Cuando por cansancio fueron cesando sus gritos, los hombres que aún podían hablar invocaron a los Adivinos. Estos aparecieron y se acercaron. Entonces los señores les pidieron nuevo consejo sobre lo que debían hacer con los huesos de los hermanos. Los Adivinos les dijeron lo que ya se sabe. Y así lo hicieron los encargados de este menester. Tomaron entre las cenizas los huesos que quedaban, los amarraron con hilo de pita y los arrojaron al río. En el instante en que desaparecieron, una espuma se arremolinó y se alzó sobre ellos y los cubrió. Las aguas del río se removieron de orilla a orilla, aumentaron su caudal y se precipitaron con más furia. Las gentes quedaron atónitas frente a aquellos sucesos.

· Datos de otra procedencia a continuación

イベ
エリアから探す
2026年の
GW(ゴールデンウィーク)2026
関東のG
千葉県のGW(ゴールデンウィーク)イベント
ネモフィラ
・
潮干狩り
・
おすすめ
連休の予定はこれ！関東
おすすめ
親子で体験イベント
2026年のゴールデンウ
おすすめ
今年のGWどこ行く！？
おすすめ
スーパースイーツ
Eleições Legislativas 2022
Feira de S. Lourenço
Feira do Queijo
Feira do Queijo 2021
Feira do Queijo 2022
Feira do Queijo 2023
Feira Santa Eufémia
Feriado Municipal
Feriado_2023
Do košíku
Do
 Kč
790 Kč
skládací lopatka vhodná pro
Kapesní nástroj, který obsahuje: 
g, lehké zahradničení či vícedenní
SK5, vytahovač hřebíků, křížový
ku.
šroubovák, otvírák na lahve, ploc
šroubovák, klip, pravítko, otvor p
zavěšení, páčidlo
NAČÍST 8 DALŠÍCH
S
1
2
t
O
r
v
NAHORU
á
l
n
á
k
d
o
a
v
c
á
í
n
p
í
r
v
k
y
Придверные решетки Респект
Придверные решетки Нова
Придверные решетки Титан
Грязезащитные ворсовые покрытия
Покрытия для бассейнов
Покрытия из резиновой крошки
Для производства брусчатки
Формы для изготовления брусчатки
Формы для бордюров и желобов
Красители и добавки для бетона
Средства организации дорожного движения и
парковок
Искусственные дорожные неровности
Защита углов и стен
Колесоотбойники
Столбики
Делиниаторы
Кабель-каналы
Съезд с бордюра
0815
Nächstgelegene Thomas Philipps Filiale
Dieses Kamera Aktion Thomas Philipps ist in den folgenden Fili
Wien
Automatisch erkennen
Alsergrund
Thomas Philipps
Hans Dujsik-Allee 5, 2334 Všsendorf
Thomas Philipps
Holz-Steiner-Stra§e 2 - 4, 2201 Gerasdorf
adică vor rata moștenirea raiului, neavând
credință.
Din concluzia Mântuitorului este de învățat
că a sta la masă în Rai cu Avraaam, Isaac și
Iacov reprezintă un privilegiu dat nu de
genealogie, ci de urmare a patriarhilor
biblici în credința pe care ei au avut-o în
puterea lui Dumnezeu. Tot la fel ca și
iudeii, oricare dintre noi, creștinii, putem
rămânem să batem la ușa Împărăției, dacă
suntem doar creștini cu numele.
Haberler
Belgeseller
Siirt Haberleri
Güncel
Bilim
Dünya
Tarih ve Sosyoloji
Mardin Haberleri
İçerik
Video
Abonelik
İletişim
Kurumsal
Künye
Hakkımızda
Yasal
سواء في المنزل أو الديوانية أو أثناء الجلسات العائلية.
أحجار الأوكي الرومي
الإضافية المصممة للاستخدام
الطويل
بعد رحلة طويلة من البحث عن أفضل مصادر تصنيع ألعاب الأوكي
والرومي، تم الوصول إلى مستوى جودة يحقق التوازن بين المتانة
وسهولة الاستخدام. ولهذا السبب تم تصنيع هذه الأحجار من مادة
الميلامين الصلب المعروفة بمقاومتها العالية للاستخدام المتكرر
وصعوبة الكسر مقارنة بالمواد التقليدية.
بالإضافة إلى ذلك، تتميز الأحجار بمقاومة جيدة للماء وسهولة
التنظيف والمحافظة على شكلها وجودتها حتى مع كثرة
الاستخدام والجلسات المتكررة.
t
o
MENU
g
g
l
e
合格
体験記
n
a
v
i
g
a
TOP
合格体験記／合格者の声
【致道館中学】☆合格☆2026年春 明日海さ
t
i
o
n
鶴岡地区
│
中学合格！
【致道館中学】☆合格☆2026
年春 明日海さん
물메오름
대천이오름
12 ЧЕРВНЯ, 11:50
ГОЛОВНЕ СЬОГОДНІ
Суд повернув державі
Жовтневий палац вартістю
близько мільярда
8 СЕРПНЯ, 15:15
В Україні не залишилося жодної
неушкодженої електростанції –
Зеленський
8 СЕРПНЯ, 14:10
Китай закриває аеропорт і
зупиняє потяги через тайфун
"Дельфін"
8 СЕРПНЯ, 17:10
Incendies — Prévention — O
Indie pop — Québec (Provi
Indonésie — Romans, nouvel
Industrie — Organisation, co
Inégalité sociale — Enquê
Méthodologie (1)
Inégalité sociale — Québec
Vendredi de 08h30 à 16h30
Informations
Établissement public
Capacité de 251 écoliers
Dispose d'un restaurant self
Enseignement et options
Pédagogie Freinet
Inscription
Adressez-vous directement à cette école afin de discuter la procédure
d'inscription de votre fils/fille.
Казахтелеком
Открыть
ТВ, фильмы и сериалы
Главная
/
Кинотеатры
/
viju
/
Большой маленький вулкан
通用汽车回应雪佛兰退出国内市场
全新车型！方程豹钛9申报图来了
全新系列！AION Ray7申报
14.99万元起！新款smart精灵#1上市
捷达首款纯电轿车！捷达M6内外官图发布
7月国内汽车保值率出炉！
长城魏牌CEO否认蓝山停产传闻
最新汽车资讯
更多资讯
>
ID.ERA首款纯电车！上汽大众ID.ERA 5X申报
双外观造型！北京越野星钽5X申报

Al poco tiempo, tras la transparencia de las aguas, aparecieron dos muchachos iguales a los recién muertos. No fueron notados por nadie. Se esfumaron entre las ondas, dejando tras sí un tenue rastro de neblina. Sobre la superficie del río se vio una estela azul que lució breves instantes. Con los ojos atentos a las gentes del lugar que estaban cerca, miraron aquella estela. No entendieron el significado de lo que veían.
Esta aparición se repitió al quinto día a la misma hora, pero esta vez duró más tiempo. En esta aparición, los dos hermanos parecían cubiertos con escamas. Tenían aletas, agallas y cola y se movían sin cesar. En sus ojos se reflejaban los rayos del sol. Luego, en otra aparición, salieron del agua como impulsados por una fuerza viva e irresistible, se arrastraron sobre las arenas de la orilla; treparon sobre las rocas, tornaron al río y desaparecieron sin ruido.
Las gentes los buscaron, removiendo las aguas y los matorrales vecinos. No hallaron nada. Después de estas apariciones, empezaron otras de más duración. Los muchachos aparecían desnudos, y se detenían a descansar sobre las yerbas humedecidas. Con los ojos cerrados, dejaban que el sol secara sus cabellos. Si alguien se acercaba, desaparecían.